New Zealand declares seclusion rooms are unreasonable and oppressive

The seclusion room door

In December 2017, New Zealand’s Chief Ombudsman ruled that a school should pay $3000 and issue a formal apology to the family of an 11-year-old autistic child who was put in a “seclusion room” 13 times in nine days. The seclusion room was a dark cell, without windows or light. The treatment of the child came to his parents’ attention, and then to that of the public, when a behavior therapist came to the school, and found the child alone, unmonitored, and crying for help. That was in October 2016. Soon after, it was “discovered” that the use of seclusion rooms was fairly common in so-called special schools across New Zealand. In November 2016, the Education Minister proposed banning the use of seclusion rooms in schools. That became law in early 2017.  At the end of 2017, New Zealand’s Chief Ombudsman declared the school had acted “unreasonably and oppressively”. Later the Ombudsman explained, “I just think we’ve got to be careful and sensitive about those times when the going gets tough and when we need to, in schools, manage difficult, challenging behaviour like this. This report of ours is a reminder of the need for dignity and humanity at all times and it’s just something we should never ever forget and we should not take our eye off the ball.”

While the decision of the Ombudsman is a positive result, why does it take so much effort to recognize that seclusion rooms are an affront to dignity and humanity? As the Chief Ombudsman noted in his decision, the result only occurred because the child’s parents were furious when they discovered how their child was being abused and, critically, raised a ruckus. Why must parents raise a ruckus to have their children treated decently and humanely?

This isn’t only about minors. Ashley Peacock is an adult living with intellectual disability, autism and mental illness. Under New Zealand’s Mental Health Act, Ashley Peacock was a compulsory, institutionalized patient. In that capacity, Ashley Peacock had been placed in solitary confinement, “seclusion rooms,” for years on end. In 2016, his parents started a national and international campaign to get their son out of the hellhole of solitary confinement and into more appropriate community based services. In 2016, Ashley Peacock was 38 years old. He had spent ten years in “care” institutions. Most of that time, he spent in isolation. In 2017, Ashley Peacock was moved to a community location. In December 2017, New Zealand announced it would phase out seclusion rooms in psychiatric institutions within two years.

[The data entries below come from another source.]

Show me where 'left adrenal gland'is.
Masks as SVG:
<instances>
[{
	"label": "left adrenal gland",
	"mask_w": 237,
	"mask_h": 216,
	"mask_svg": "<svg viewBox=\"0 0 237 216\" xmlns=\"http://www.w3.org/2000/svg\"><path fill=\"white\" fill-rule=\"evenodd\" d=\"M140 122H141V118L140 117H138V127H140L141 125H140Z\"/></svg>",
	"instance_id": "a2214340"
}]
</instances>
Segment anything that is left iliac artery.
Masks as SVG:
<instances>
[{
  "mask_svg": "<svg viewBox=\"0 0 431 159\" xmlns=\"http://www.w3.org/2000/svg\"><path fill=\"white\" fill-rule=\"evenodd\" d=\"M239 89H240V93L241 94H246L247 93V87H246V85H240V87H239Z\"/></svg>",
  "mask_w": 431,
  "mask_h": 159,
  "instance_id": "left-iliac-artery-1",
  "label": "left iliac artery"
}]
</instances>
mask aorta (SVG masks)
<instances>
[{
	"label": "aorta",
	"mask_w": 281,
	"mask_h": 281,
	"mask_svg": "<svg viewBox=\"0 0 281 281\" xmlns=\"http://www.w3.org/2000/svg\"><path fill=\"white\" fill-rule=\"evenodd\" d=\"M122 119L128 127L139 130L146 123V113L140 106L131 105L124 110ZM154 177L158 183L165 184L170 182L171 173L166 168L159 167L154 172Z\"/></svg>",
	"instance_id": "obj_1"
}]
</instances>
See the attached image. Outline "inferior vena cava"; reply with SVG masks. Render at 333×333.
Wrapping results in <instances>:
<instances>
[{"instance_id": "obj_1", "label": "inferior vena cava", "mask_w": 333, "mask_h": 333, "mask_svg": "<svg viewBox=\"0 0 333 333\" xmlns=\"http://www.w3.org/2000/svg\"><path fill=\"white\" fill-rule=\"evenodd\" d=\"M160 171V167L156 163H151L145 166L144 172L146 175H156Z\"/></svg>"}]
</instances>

Advocates for autistic children worry that, despite the law, schools might still use seclusion rooms. Consider this: no one knows how many hours that eleven-year-old child spent in solitary confinement, crying and pleading for help, because there are no records kept. In other schools, teachers refused to talk to police about their use of seclusion rooms. Hopefully, New Zealand will invest in enforcement of the new laws, but more will be needed. We must ask ourselves about our investment in torture that passes for education, on one hand, and for care, on the other. Why should parents have to be furious in order to keep their children, at all ages, from being tortured? When did solitary confinement become an integral part of education? When did the vulnerable become the execrable, the cursed?